Märtens hatte seinen runden grauen Filzhut auf. Er trug keinen schönen Kragen, sondern ein einfaches, schmales weißes Tuch, das zu einem eng sitzenden Knoten geknüpft war. Damit es ihm nicht die Luft abschnürte, streckte er den Hals und reckte das Kinn empor. Das ließ ihn noch steifer wirken, als er ohnehin schon war.
Was für ein Unterschied zu dem Mann, der ihr einige Tage zuvor die Ehe angetragen hatte. Mit seinem verwegenen Krempenhut in den Händen, einem Spitzenkragen, der sauberer hätte sein können, und einer Art, sich zu bewegen, die von seinem Selbstbewusstsein zeugte.
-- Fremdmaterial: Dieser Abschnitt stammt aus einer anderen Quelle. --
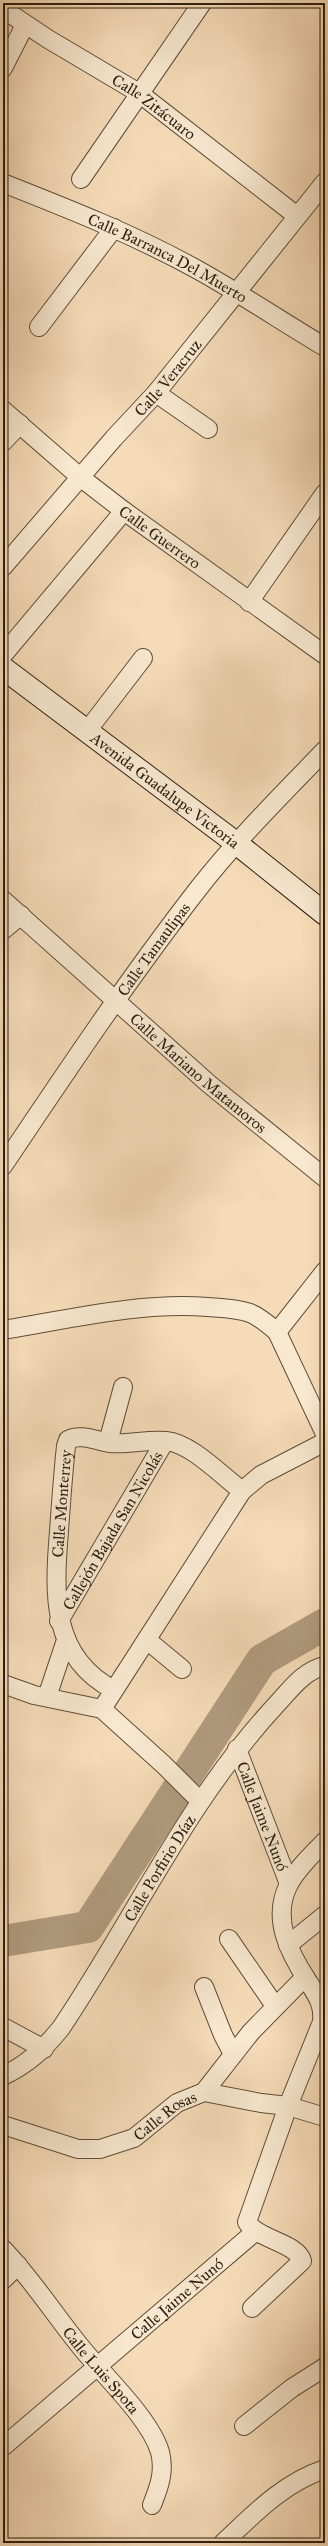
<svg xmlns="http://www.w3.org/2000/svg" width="328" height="2546" font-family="'IM FELL Great Primer',serif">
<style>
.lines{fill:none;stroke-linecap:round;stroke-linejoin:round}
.river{stroke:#b19b7f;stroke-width:32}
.minor-casing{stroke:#5e4d3a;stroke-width:20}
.secondary-casing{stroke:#2c1e11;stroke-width:24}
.minor{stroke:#f8e8d0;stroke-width:18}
.secondary{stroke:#f8e8d0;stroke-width:22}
.labels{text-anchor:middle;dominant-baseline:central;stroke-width:3;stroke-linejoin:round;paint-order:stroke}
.street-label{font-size:16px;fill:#2c1e11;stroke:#f8e8d0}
</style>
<rect width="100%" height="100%" fill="#f5dbb7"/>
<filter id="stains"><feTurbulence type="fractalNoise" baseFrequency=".005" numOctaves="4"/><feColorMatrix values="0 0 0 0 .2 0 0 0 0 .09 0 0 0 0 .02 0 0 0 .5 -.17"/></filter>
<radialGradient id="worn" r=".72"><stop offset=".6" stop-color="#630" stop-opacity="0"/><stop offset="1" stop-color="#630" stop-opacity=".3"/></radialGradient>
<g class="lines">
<!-- river -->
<polyline class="river" points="3,1941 88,1927 262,1660 325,1624"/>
<defs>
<g id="minor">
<path id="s1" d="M 3,9 L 48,39 L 139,93 L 297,216"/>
<polyline points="3,68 25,25"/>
<polyline points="81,179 202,3"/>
<path id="s2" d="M 3,183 C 69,209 135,235 198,270 C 241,294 283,322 325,347"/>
<polyline points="39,327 114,228"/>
<polyline points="156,393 208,429"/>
<path id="s3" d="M 3,410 L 80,477 L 124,511 L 325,655"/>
<polyline points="3,442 20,424"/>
<path id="s4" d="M 3,567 L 114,438 L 156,393 L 325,182"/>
<polyline points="249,602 325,493"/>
<polyline points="3,655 124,511"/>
<polyline points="87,731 143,658"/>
<path id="s5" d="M 3,900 L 209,1084 L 325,1178"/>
<polyline points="3,930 21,915"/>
<path id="s6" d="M 3,1166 C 66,1072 129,978 198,889 C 237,839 282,795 325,750"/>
<path d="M 3,1330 C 71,1319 139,1302 208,1307 C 222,1308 236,1308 250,1313 C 260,1317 269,1325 277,1332 L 325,1434"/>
<polyline points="277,1332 325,1271"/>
<polyline points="108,1442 123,1387"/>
<path id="s7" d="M 59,1621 L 165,1441"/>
<polyline points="147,1640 182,1669"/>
<polyline points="3,1684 34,1695 102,1709 164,1765 200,1801"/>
<path id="s8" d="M 114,1690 C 50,1657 54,1592 59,1531 C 61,1503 63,1474 66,1446 L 68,1440 C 80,1433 97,1441 110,1443 C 129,1445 147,1439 166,1441 C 191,1443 222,1476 242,1491"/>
<polyline points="47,1697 66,1640"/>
<polyline points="102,1709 242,1491 261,1475 325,1442"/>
<path id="s9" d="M 237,1749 L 289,1884"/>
<polyline points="229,1939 275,2006"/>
<polyline points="288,1945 325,1915"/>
<polyline points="204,1987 223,2035 233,2054"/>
<polyline points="3,2027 44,2049"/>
<path id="s10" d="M 3,2076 C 28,2064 44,2049 61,2028 C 133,1921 187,1801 276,1705 C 290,1690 304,1670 325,1666"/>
<polyline points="204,2092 261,2103 288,2106 325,2117"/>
<path id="s11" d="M 3,2125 L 78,2149 L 100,2149 L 134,2138 L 177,2103 L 204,2092 L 251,2032 L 305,1977"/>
<path id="s12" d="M 3,2249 C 32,2279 54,2314 80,2346 C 103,2375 150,2418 160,2452 C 165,2472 159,2487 152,2505"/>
<polyline points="3,2280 18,2265"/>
<path d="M 252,2308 L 302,2261 C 298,2243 256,2239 247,2222 L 288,2106 L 322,2022 C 324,2004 316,1994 307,1980 C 289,1952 272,1919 288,1886 C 296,1869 313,1854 325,1841"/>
<polyline points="244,2426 292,2388 325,2367"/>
<path id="s13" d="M 4,2446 L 256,2231"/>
<path d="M 223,2543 C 254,2514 283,2483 325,2469"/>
</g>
<g id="secondary">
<path id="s14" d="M 3,668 L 236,843 L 325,914"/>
</g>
</defs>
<!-- minor casing -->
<use href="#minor" class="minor-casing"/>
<!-- secondary casing -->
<use href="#secondary" class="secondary-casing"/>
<!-- minor -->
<use href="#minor" class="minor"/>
<!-- secondary -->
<use href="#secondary" class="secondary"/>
</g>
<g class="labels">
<!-- street labels -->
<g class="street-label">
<text stroke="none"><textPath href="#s1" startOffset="180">Calle Zitácuaro</textPath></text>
<text stroke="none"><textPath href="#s2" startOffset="181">Calle Barranca Del Muerto</textPath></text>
<text stroke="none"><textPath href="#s4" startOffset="251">Calle Veracruz</textPath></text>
<text stroke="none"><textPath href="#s3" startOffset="202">Calle Guerrero</textPath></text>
<text stroke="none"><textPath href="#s14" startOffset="203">Avenida Guadalupe Victoria</textPath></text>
<text stroke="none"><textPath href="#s6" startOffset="264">Calle Tamaulipas</textPath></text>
<text stroke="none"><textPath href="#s5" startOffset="261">Calle Mariano Matamoros</textPath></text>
<text stroke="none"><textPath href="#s8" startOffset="208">Calle Monterrey</textPath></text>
<text stroke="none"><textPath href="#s7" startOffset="105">Callejón Bajada San Nicolás</textPath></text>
<text stroke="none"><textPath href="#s9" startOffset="72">Calle Jaime Nunó</textPath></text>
<text stroke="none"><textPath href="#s10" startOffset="264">Calle Porfirio Díaz</textPath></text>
<text stroke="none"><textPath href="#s11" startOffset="175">Calle Rosas</textPath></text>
<text stroke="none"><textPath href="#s13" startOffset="227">Calle Jaime Nunó</textPath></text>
<text stroke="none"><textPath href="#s12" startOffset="156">Calle Luis Spota</textPath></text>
</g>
</g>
<!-- margin -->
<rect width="328" height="2546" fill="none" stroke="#f5dbb7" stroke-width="16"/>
<rect x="4" y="4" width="320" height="2538" fill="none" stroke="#2c1e11" stroke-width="2"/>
<rect x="8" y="8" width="312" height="2530" fill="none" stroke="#2c1e11"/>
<rect width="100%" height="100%" filter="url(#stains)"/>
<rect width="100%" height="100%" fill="url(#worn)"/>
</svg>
Lenz. Sie nannte ihn in Gedanken nur noch so. Hoffte er, dass sie sich von Märtens überreden ließ?
Sie sah zum offenen Kammerfenster hoch. Nicht Lenz stand dort, sondern Christopher, und er beobachtete sie besorgt. Angespannt hielt er eine Faust an seine Brust. Ihm lag daran, dass sie nicht bei ihrem Vater blieb, schließlich war ihre Rettung ursprünglich sein Einfall gewesen.
Gleichgültig also, was Lenz wollte. Sie wandte ihre Aufmerksamkeit wieder ihrem Gesprächspartner zu und unterbrach seine Rede mit erhobener Hand. »Märtens, ich habe einen Kontrakt geschlossen, weil ich es für richtig befand, und ich werde ihn halten. Spar dir deine Rede. Du scheinst außerdem vergessen zu haben, wie lange ich dich schon kenne. Willst du mir erzählen, du bist um meinen Vater oder um mein Wohl besorgt? Du hättest dich sehr verändert, wenn du nicht in erster Linie an dich selbst denken würdest. Was ist der wahre Grund dafür, dass du mich unbedingt haben musst?«
Eine Erschütterung ging durch ihn, mit einer verkrampften Bewegung faltete er die Arme vor der Brust. »Es ist die vernünftigste Erwägung.«
Ada verschränkte ebenfalls ihre Arme, wenn auch entspannter. »Du mochtest mich früher so wenig wie ich dich. Herrgott! Mein Vater sagt, wirf die Katzen in die Ilmenau, und du wirfst die Katzen in den Fluss. Wenn aber Stechinelli sagt, verlang zwei Taler von Lobeke statt einem, dann verlangst du zwei und einen halben. Also, was brächte ich dir ein? Sag es mir, dann überlege ich es mir vielleicht.«
Er zischte wütend und sah sie voll Abscheu an. »Du weißt es wirklich nicht? Nun, vielleicht bringt es dich zur Vernunft. Du wirst von deiner Tante erben. Beträchtlich. Wir beide könnten einen Kontrakt machen. Ich vermehre das Geld, das Geschäft gesundet, und ich sorge dafür, dass du davon profitierst. Bist du dir sicher, dass der das auch tut, wenn du bei ihm bleibst?« Er ruckte mit dem Kopf und wies zum Kammerfenster hinauf.
Ada war sich keineswegs sicher und zudem überrascht von dem, was sie gerade von Märtens erfahren hatte. Aber sie beherrschte sich und nickte langsam. »In der Tat. Das bin ich. Wir können unser Gespräch beenden.«
Märtens ließ die Arme sinken und ballte die Fäuste. »Ich hoffe, dass du es bereust. Er soll dich auf kaltem Stroh sitzen lassen ohne einen Bissen Brot. Du wirst Gras fressen, Konrade, und dir wünschen, du wärst klüger gewesen. Aber blöd warst du ja schon immer.«
Weiterhin steif, aber weniger würdevoll als zuvor stakste er vom Hof auf die Diele.